🤖 AI Summary
This paper addresses the critical issue of large language models (LLMs) overlooking open-source license information during code generation, thereby introducing intellectual property risks. To this end, we introduce LiCoEval—the first benchmark explicitly designed to evaluate LLMs’ compliance with software licensing requirements. Methodologically, we empirically define “high code similarity” using Jaccard similarity and AST-based clone detection, then integrate license metadata parsing, manual verification, and statistical analysis to systematically assess LLMs’ accuracy in attributing copyleft licenses when generating highly similar code. Our key contributions are: (1) the first LLM evaluation framework dedicated to open-source license compliance; and (2) an empirical finding that, across 14 state-of-the-art models, although only 0.88%–2.01% of generated code exhibits high similarity to licensed code, over 90% of such cases fail to correctly attribute the corresponding copyleft license—revealing a severe and widespread compliance gap.
📝 Abstract
Recent advances in Large Language Models (LLMs) have revolutionized code generation, leading to widespread adoption of AI coding tools by developers. However, LLMs can generate license-protected code without providing the necessary license information, leading to potential intellectual property violations during software production.
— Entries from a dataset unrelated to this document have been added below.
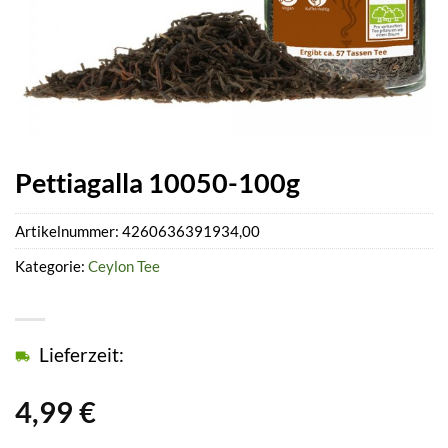
Pettiagalla 10050-100g
Artikelnummer:
4260636391934,00
Kategorie:
Ceylon Tee
Lieferzeit:
4,99
€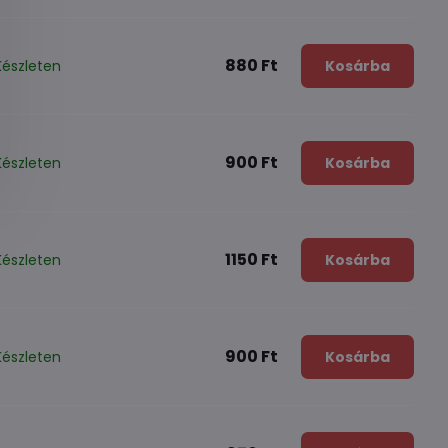
880 Ft
Készleten
Kosárba
900 Ft
Készleten
Kosárba
1150 Ft
Készleten
Kosárba
900 Ft
Készleten
Kosárba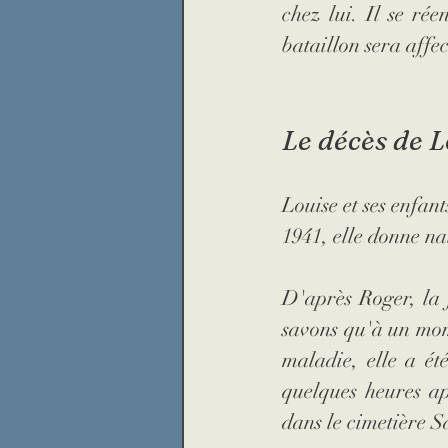
chez lui. Il se ré
bataillon sera affe
Le décès de L
Louise et ses enfant
1941, elle donne nai
D'après Roger, la 
savons qu'à un mome
maladie, elle a ét
quelques heures ap
dans le cimetière 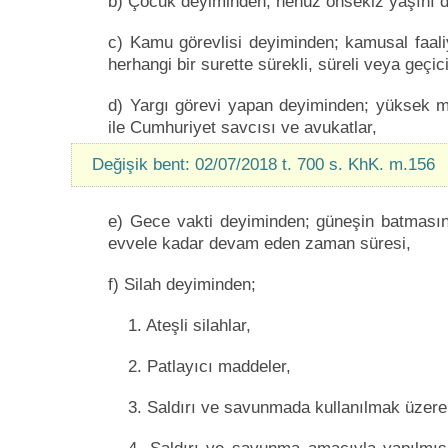
b) Çocuk deyiminden; henüz onsekiz yaşını d
c) Kamu görevlisi deyiminden; kamusal faal
herhangi bir surette sürekli, süreli veya geçici
d) Yargı görevi yapan deyiminden; yüksek m
ile Cumhuriyet savcısı ve avukatlar,
Değişik bent: 02/07/2018 t. 700 s. KhK. m.156
e) Gece vakti deyiminden; güneşin batması
evvele kadar devam eden zaman süresi,
f) Silah deyiminden;
1. Ateşli silahlar,
2. Patlayıcı maddeler,
3. Saldırı ve savunmada kullanılmak üzere y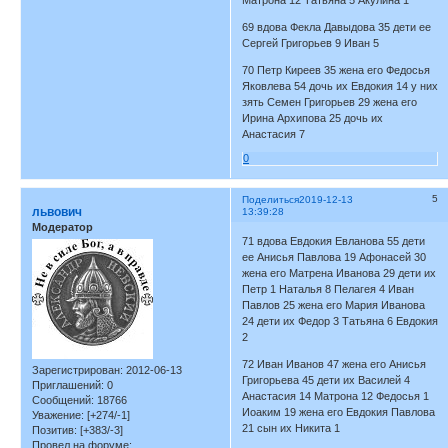
Матрона 12 Татьяна 5 Акулина 1
69 вдова Фекла Давыдова 35 дети ее
Сергей Григорьев 9 Иван 5
70 Петр Киреев 35 жена его Федосья
Яковлева 54 дочь их Евдокия 14 у них
зять Семен Григорьев 29 жена его
Ирина Архипова 25 дочь их
Анастасия 7
0
5
Поделиться
2019-12-13
львович
13:39:28
Модератор
71 вдова Евдокия Евланова 55 дети
ее Анисья Павлова 19 Афонасей 30
жена его Матрена Иванова 29 дети их
Петр 1 Наталья 8 Пелагея 4 Иван
Павлов 25 жена его Мария Иванова
24 дети их Федор 3 Татьяна 6 Евдокия
2
72 Иван Иванов 47 жена его Анисья
Зарегистрирован
: 2012-06-13
Григорьева 45 дети их Василей 4
Приглашений:
0
Анастасия 14 Матрона 12 Федосья 1
Сообщений:
18766
Иоаким 19 жена его Евдокия Павлова
Уважение:
[+274/-1]
21 сын их Никита 1
Позитив:
[+383/-3]
Провел на форуме:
This paper addresses the critical, yet underexplored, issue of license compliance in LLM-generated code by establishing a benchmark to evaluate the ability of LLMs to provide accurate license information for their generated code. To establish this benchmark, we conduct an empirical study to identify a reasonable standard for"striking similarity"that excludes the possibility of independent creation, indicating a copy relationship between the LLM output and certain open-source code. Based on this standard, we propose LiCoEval, to evaluate the license compliance capabilities of LLMs, i.e., the ability to provide accurate license or copyright information when they generate code with striking similarity to already existing copyrighted code. Using LiCoEval, we evaluate 14 popular LLMs, finding that even top-performing LLMs produce a non-negligible proportion (0.88% to 2.01%) of code strikingly similar to existing open-source implementations. Notably, most LLMs fail to provide accurate license information, particularly for code under copyleft licenses. These findings underscore the urgent need to enhance LLM compliance capabilities in code generation tasks. Our study provides a foundation for future research and development to improve license compliance in AI-assisted software development, contributing to both the protection of open-source software copyrights and the mitigation of legal risks for LLM users.